Items listed in a dataset:
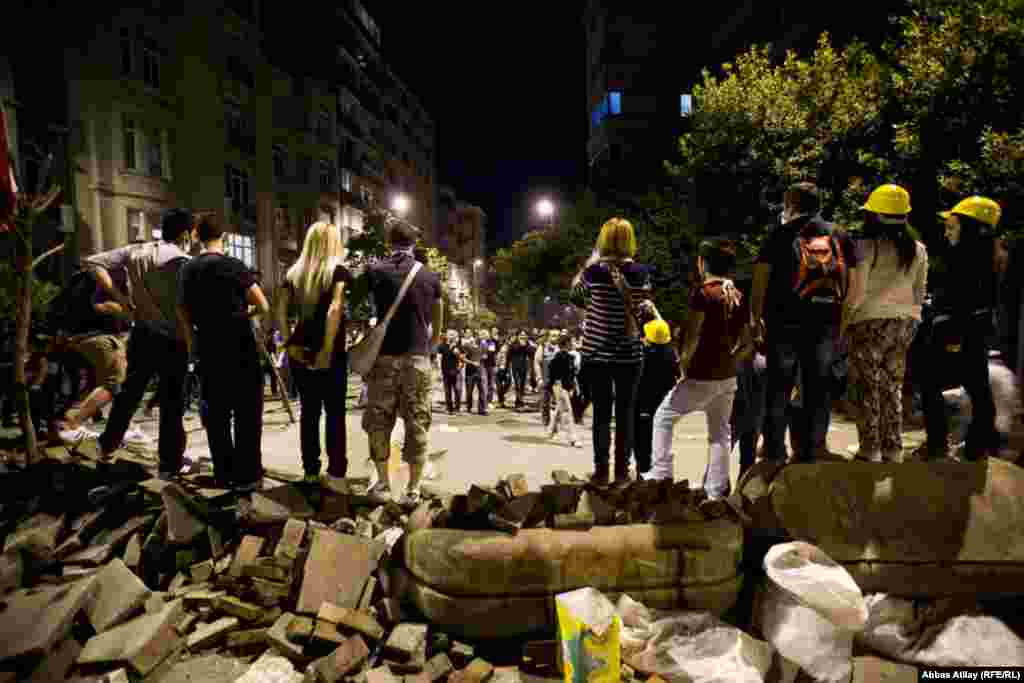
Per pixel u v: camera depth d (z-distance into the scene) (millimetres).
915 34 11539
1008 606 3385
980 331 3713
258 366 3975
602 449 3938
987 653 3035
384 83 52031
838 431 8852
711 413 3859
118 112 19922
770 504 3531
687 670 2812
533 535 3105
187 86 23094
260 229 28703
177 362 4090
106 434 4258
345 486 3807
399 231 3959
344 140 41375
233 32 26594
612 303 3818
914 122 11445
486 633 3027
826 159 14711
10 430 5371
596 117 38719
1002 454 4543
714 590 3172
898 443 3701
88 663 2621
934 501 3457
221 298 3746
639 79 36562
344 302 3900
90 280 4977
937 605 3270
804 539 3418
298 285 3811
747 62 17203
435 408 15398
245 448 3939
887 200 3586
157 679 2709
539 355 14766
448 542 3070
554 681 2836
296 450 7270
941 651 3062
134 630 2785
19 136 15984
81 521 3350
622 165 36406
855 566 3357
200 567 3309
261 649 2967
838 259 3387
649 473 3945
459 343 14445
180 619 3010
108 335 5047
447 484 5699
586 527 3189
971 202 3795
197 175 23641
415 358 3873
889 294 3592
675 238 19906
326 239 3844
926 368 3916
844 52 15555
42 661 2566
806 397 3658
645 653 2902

---

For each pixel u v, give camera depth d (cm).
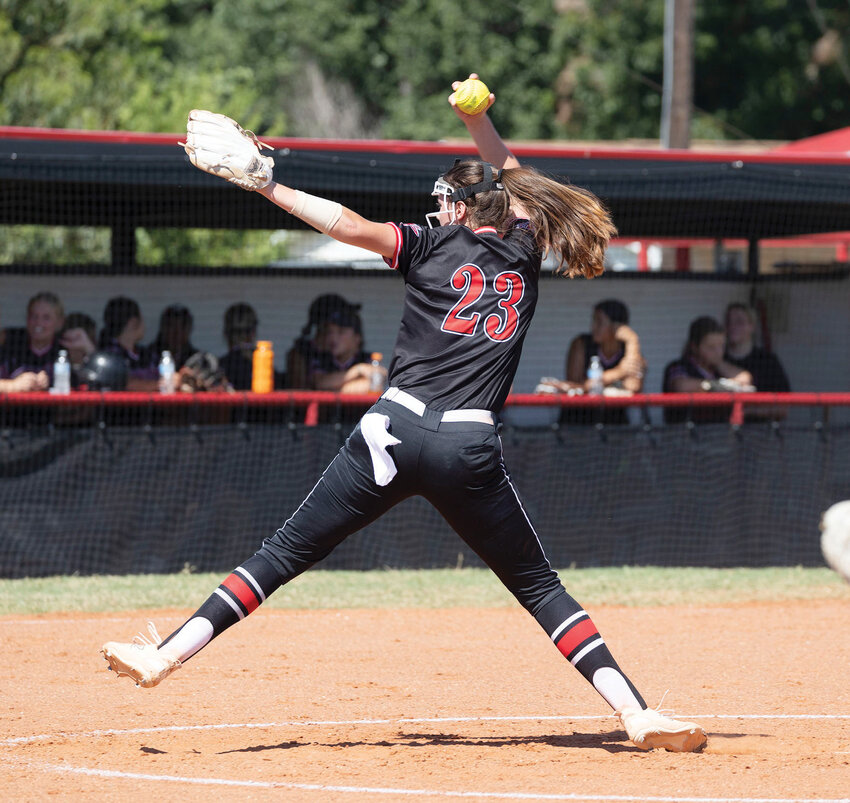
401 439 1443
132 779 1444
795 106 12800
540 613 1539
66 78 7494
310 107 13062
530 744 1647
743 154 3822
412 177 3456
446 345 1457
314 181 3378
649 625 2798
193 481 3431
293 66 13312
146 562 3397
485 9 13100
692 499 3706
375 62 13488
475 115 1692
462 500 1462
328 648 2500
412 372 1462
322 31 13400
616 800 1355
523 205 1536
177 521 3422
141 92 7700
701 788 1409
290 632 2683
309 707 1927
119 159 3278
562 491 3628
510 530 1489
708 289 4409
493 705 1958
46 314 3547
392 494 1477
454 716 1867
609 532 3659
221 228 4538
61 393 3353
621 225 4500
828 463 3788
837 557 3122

PROBLEM REQUIREMENTS
Output only an exact transcription of the lines above from the one with "Per pixel u" up to and including the one with "622 165 36406".

TASK RESULT
Per pixel u v: camera depth d (z-distance into the scene) (millimetres).
915 34 11539
1008 606 3385
980 331 3713
258 366 3975
602 449 3938
987 653 3035
384 83 52031
838 431 8852
711 413 3859
118 112 19922
770 504 3531
687 670 2812
533 535 3105
187 86 23094
260 229 28703
177 362 4090
106 434 4258
345 486 3807
399 231 3959
344 140 41375
233 32 26594
612 303 3818
914 122 11445
486 633 3027
826 159 14711
10 430 5371
596 117 38719
1002 454 4543
714 590 3172
898 443 3701
88 663 2621
934 501 3457
221 298 3746
639 79 36562
344 302 3900
90 280 4977
937 605 3270
804 539 3418
298 285 3811
747 62 17203
435 408 15398
245 448 3939
887 200 3586
157 679 2709
539 355 14766
448 542 3070
554 681 2836
296 450 7270
941 651 3062
134 630 2785
19 136 15984
81 521 3350
622 165 36406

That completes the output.